Siyaset hayatı boyunca nezaketi elden bırakmayan ülkesini milletini düşünen biriydi.
Peki ülkesi ve insanlık için çalışmalar yapmaktan başka birşey yapmayan bu siyasetçinin çalışmaları neden engellendi.
Hükümette iş başındayken partisi neden kapatıldı?
Okul arkadaşı olan dönemin cumhurbaşkanı Süleyman Demirel birinci parti çıktığı halde hükümet kurma görevini neden üçüncü partiye verdi?
Necmettin Erbakan herşeye rağmen sakinliğini nasıl korudu?
Askeri darbelerle ve siyasi baskılarla sürekli siyaset dışına itilmek istenmesine rağmen o bu oyunu her seferinde nasıl bozdu?
Tüm bunların cevabı Erbakan'ın büyük bir devlet adamı olmasındandır.
Vefatından sonra ondan özür dileyen rakipleri bile oldu.
Hepimiz Erbakan Üniversitesinin öğrencileriyiz aslında, Erbakan hocanın yetiştirdiği birer öğrencileriyiz, bizleri öyle bir yetiştirdiki onun yokluğunda onun özlemi ve hasreti ile onun yolundan gidenler olarak onu anarken, bizi nasıl olgunlaştırdığını bu günlere nasıl hazırladığını daha iyi anlıyoruz.

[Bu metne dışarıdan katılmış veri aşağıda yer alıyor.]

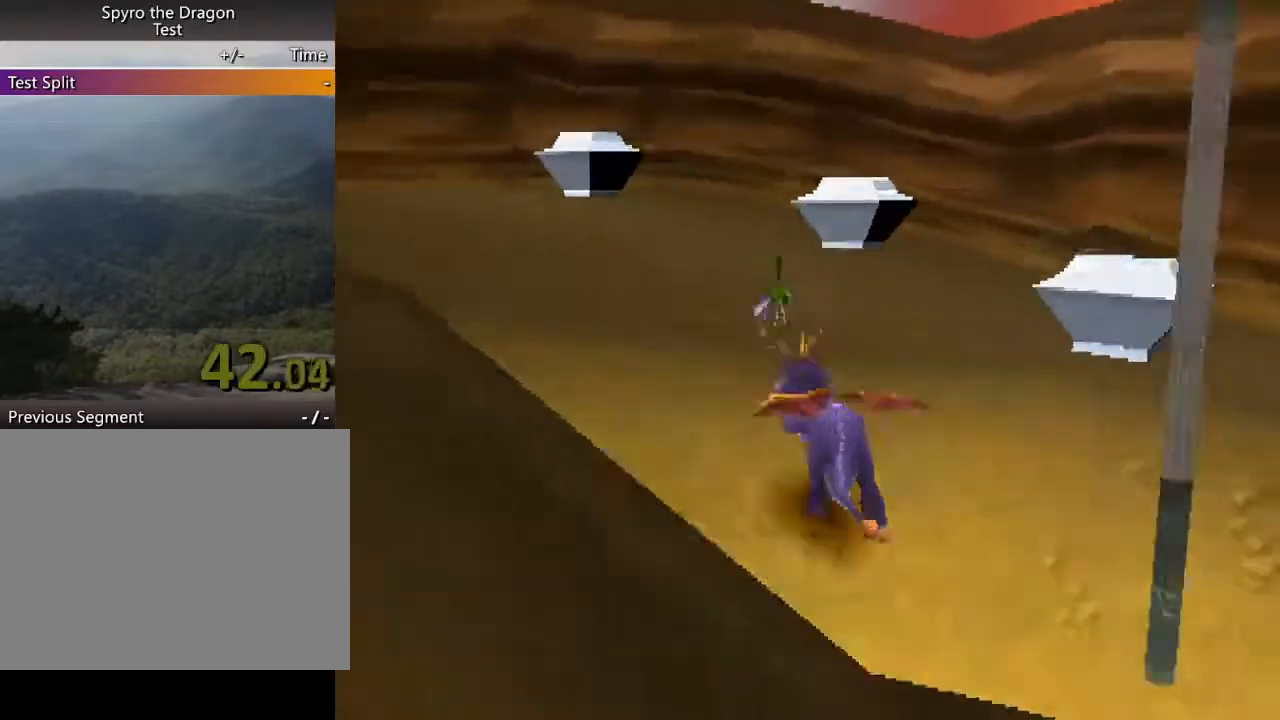
{"buttons": ["SQUARE"], "left_stick": "up-left", "events": [[300, "left_stick", "center"], [467, "CROSS", "up"], [467, "left_stick", "up-left"]]}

Sabır abidesi bir öğretmen gibi bizi yetiştirirken o günlerde onu anlayamayanlar oldu hep, tüm siyasi hareketleri haksız ve hukuksuz bir şekilde bir bir kapatılırken siyasetin dışına itilirken onun insanlığın selameti için çalıştığını anlayamadılar.
Ona düşmanlık yapanlar acımasızca eleştirenler bile bugün artık onu anlarken, arkasından gidenler mitinglerine katılanlar onu anlamadılar, son yıllarında yalnız bıraktılar.

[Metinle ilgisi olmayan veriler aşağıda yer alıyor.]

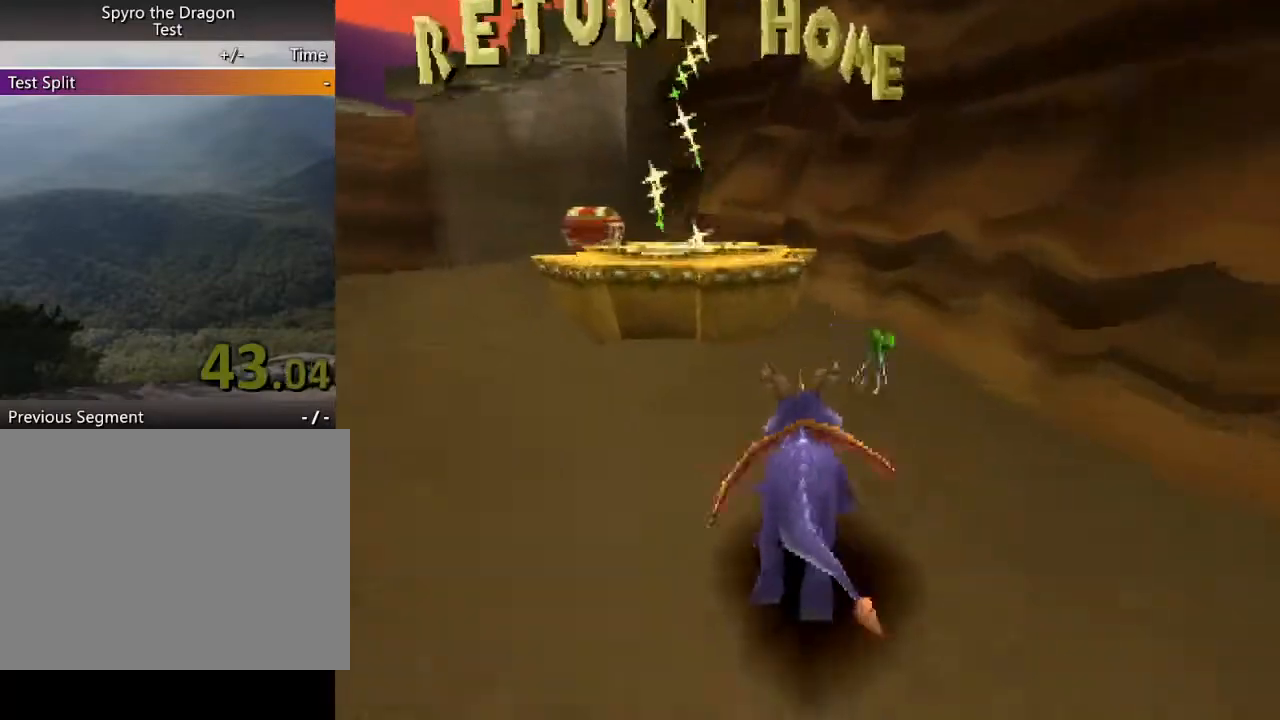
{"buttons": [], "left_stick": "center", "events": [[67, "CROSS", "down"], [67, "left_stick", "left"], [167, "CROSS", "up"], [167, "SQUARE", "up"], [167, "left_stick", "center"]]}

Ama onu bugün anarken vefatının yıldönümünde daha iyi anlıyoruz bize bıraktığı mirasına daha fazla sahip çıkıyoruz çıkacağız inşallah.
Farklı siyasi görüşten olan merhum Bülent Ecevit ile beraber hükümet kurup Kıbrıs barış harekatını başlatıp, İncirlikteki Amerikan üssünü kapatan tek liderdir Erbakan.
Esselamünaleyküm diye selamlayışını özledik...
“Banane Amerika’dan” diye haykırışını özledik...
Siyonizmin oyununu tek tek bizlere anlatmasını özledik, özledikçe özlemimiz arttı...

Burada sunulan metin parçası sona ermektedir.